We would rest on the hillsides, in the swaying golden shadows, watching together the Titanic masses of snow-white clouds which floated slowly and vaguely through the sky, suggesting by their form, whiteness, and serene motion, despite the season, flotillas of icebergs upon Arctic seas. Like Lazzaroni we basked in the quiet noons, sunk into the depths of reverie, or perhaps of yet more "charmed sleep". Or we smoked, conversing lazily between the puffs,
"Next to some pine whose antique roots just peeped
From out the crumbling bases of the sand."
But the evenings, with their gorgeous sunsets "rolling down like a chorus" and the "gray-eyed melancholy gloaming", were the favorite hours of the day with him. He would often apostrophize twilight in the language of Wordsworth's sonnet:—
"Hail, twilight! sovereign of one peaceful hour!

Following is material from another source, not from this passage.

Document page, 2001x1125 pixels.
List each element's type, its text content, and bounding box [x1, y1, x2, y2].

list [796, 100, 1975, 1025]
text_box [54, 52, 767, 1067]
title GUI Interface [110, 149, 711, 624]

Not dull art thou as undiscerning night;
But only studious to remove from sight
Day's mutable distinctions."
"Yes," said he, "she is indeed sovereign of ONE PEACEFUL HOUR! In the hardest, busiest time one feels the calm, merciful-minded queen stealing upon one in the fading light, and 'whispering', as Ford has it (or is it Fletcher?),—'WHISPERING tranquillity'."

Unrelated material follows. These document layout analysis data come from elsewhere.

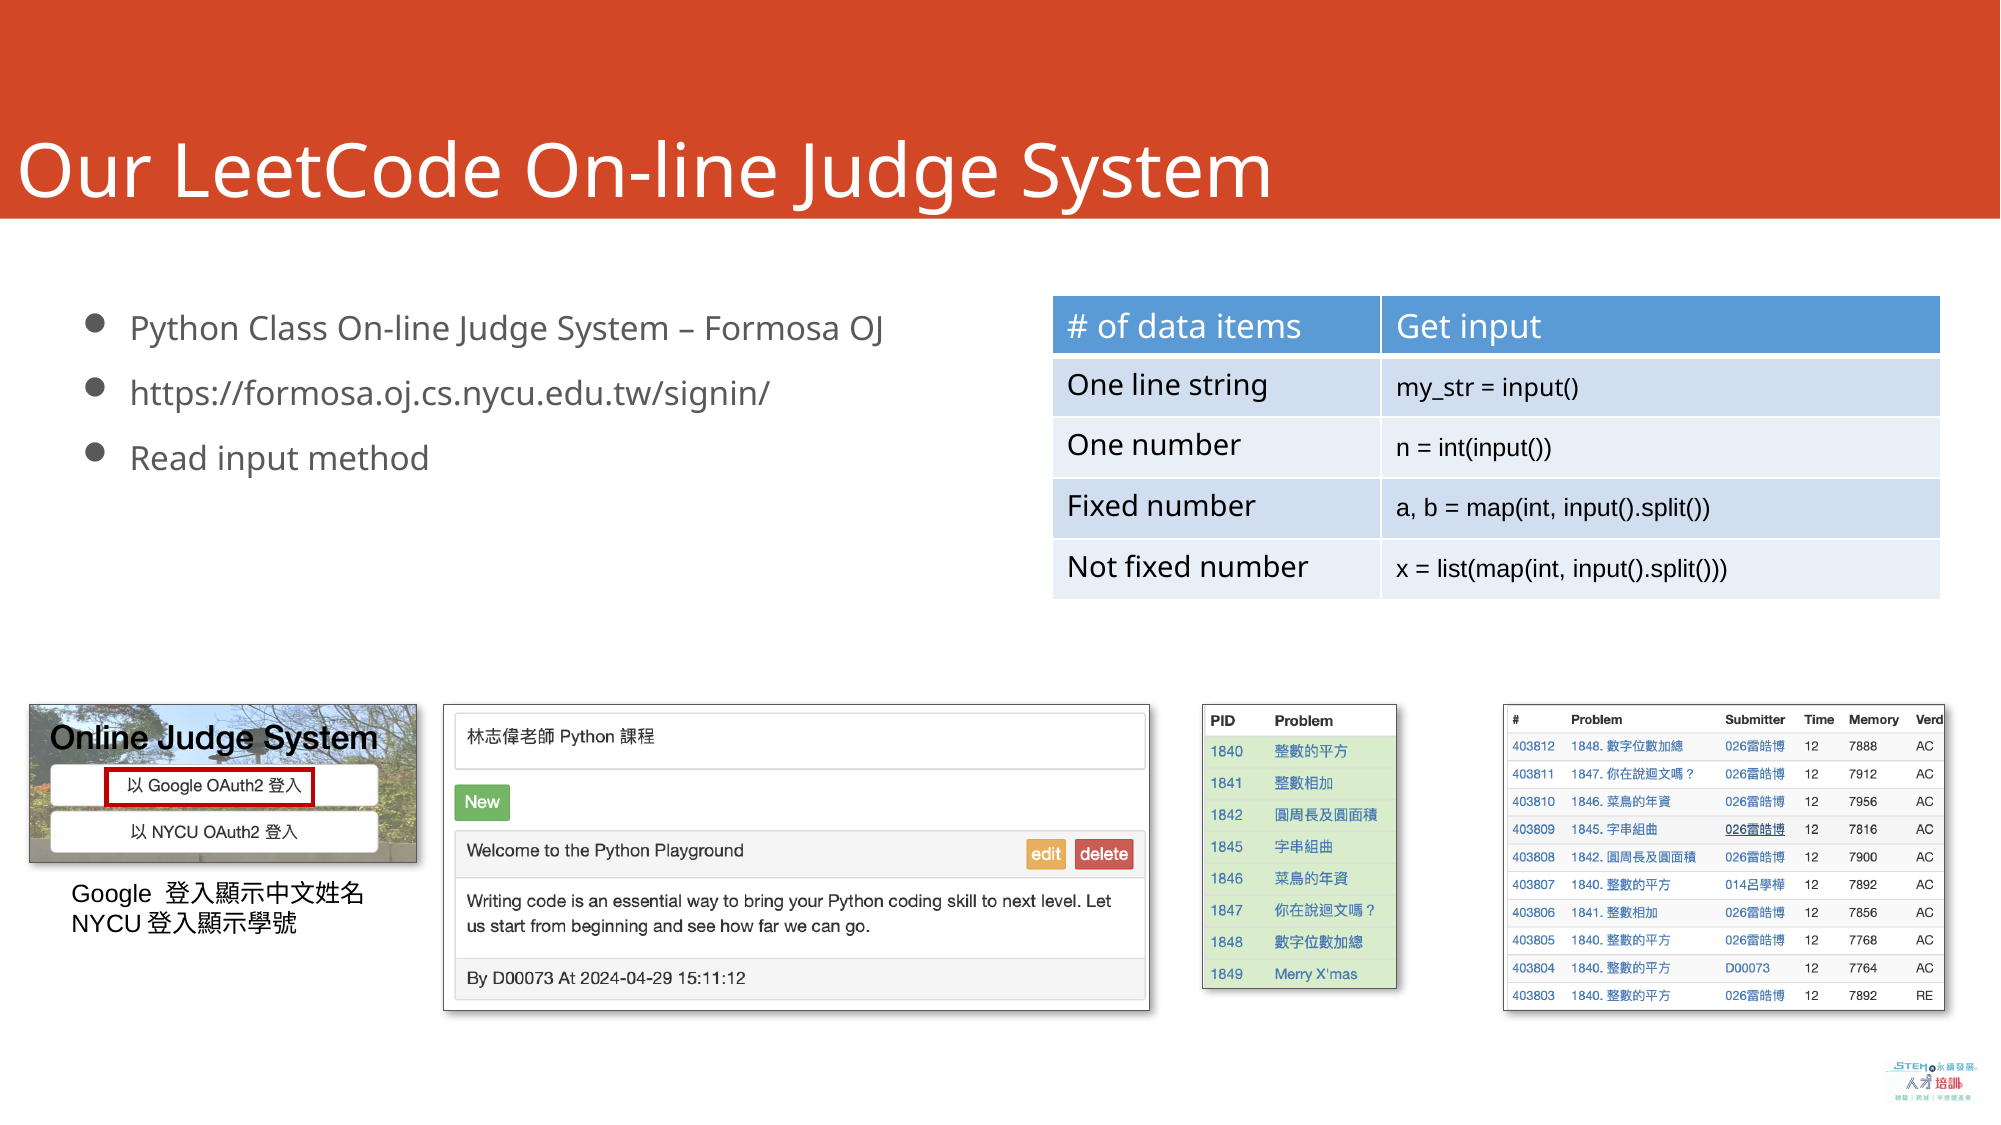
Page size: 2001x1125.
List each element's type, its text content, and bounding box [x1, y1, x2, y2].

table_cell Fixed number [1053, 479, 1380, 538]
list Python Class On-line Judge System – Formosa OJ https://formosa.oj.cs.nycu.edu.tw/signin/ Read input method [70, 295, 1000, 494]
table_cell One line string [1053, 359, 1380, 416]
table_cell n = int(input()) [1382, 418, 1940, 477]
table_cell x = list(map(int, input().split())) [1382, 540, 1940, 599]
picture [28, 704, 417, 863]
picture [443, 704, 1150, 1011]
table_cell a, b = map(int, input().split()) [1382, 479, 1940, 538]
table_cell Not fixed number [1053, 540, 1380, 599]
picture [1503, 704, 1945, 1011]
table_header Get input [1382, 296, 1940, 353]
table_header # of data items [1053, 296, 1380, 353]
picture [1884, 1060, 1980, 1103]
title Our LeetCode On-line Judge System [1, 22, 2000, 221]
table_cell my_str = input() [1382, 359, 1940, 416]
table_cell One number [1053, 418, 1380, 477]
picture [1202, 704, 1397, 989]
text_box Google 登入顯示中文姓名 NYCU登入顯示學號 [56, 870, 380, 945]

When in-doors and disposed to read, he took much pleasure in perusing the poems of Robert Buchanan and Miss Ingelow. The latter's "Ballads" particularly delighted him. One, written "in the old English manner", he quickly learned by heart, repeating it with a relish and fervor indescribable.
Here is the opening stanza:—
"Come out and hear the waters shoot, the owlet hoot, the owlet hoot;
Yon crescent moon, a golden boat, hangs dim behind the tree, O!
The dropping thorn makes white the grass, O! sweetest lass,
and sweetest lass
Come out and smell the ricks of hay adown the croft with me, O!"
With but a slight effort of memory I can vividly recall his voice and manner in repeating these simple yet beautiful lines.
They were the last verses I ever heard from the poet's lips.